One thing I run into a lot when reviewing C# code that uses LINQ is that we developers tend to gravitate towards using First() rather than Single(), even though that’s almost never what we actually want.

Both operate on a collection and return one element from it. Both throw if no element is found. If you don’t want to throw when no element is found, both can be called as SingleOrDefault() or FirstOrDefault() which returns a default value  instead of throwing when no element is found.

But the two methods behave very differently in one simple regard: Single() throws if more than one item is matched, and First() doesn’t.

Consider the following  just-work-with-me-here-I-know-it-would-have-other-problems-in-the-real-world-example, where you’re trying to reset the password of a user with a given email address.

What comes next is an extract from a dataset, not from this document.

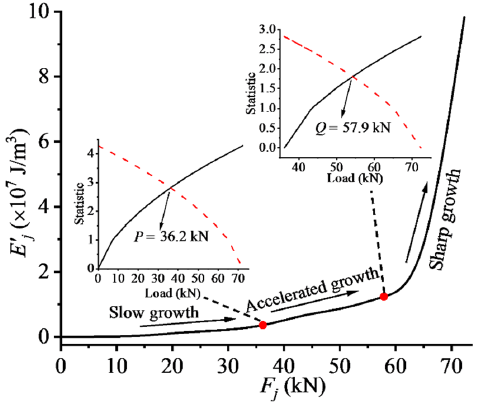
' E F − curve and M–K statistic curves: P = 36.2 kN and Q = j j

var user = usersQueryable.First(user => user.EmailAddress == “John.Doe@fake.com”);

If you’ve got two users with the same email address, you’ve got a problem. You just reset the first one’s email address, but who was first? Was it the person you intended? Maybe, maybe not. You have no way of knowing.

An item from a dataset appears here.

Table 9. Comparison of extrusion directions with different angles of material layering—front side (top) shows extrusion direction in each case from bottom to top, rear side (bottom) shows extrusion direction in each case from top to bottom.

Well, that’s terrific, Derek, but if we really could have multiple people with the same email address, I wouldn’t be looking up by it, so that’s a stupid example. Our email addresses have a unique constraint in the database, so this code would work just fine for me!

Well, that’s true. It will work just fine. But if what you just described is the case, that’s exactly why you should be using Single()… it makes that assumption explicit in your code! You’re advertising to everyone that you do not expect there to ever be more than one matching user. If the back-end ever changes out from under you, such as now allowing users to have multiple accounts tied to the same email address, it will almost always be best if your code starts throwing exceptions due to its now-incorrect assumption rather than performing operations on what is perhaps the wrong user. Exceptions are easy to debug, are more likely to get spotted by system or unit tests, and give you the feedback that something is wrong very quickly. Users complaining that their password sometimes randomly seems to get reset is less easy to debug, less likely to be caught by automated testing, and may go unnoticed for quite a while.

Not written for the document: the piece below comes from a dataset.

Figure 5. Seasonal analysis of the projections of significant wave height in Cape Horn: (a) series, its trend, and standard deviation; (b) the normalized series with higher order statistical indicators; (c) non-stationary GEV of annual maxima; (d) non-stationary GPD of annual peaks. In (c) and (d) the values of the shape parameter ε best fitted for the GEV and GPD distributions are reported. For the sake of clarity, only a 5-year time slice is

There are cases when First() is appropriate, such as when you want the first item in a list but don’t particularly care what it is (such as automatically selecting the first item of a drop-down list when a user first hits a page), but in the majority of the cases I see in the projects I’ve worked on where there is some kind of predicate passed in, Single() is really what we want.

Make sure you know which you want, and use the one that matches your expectations.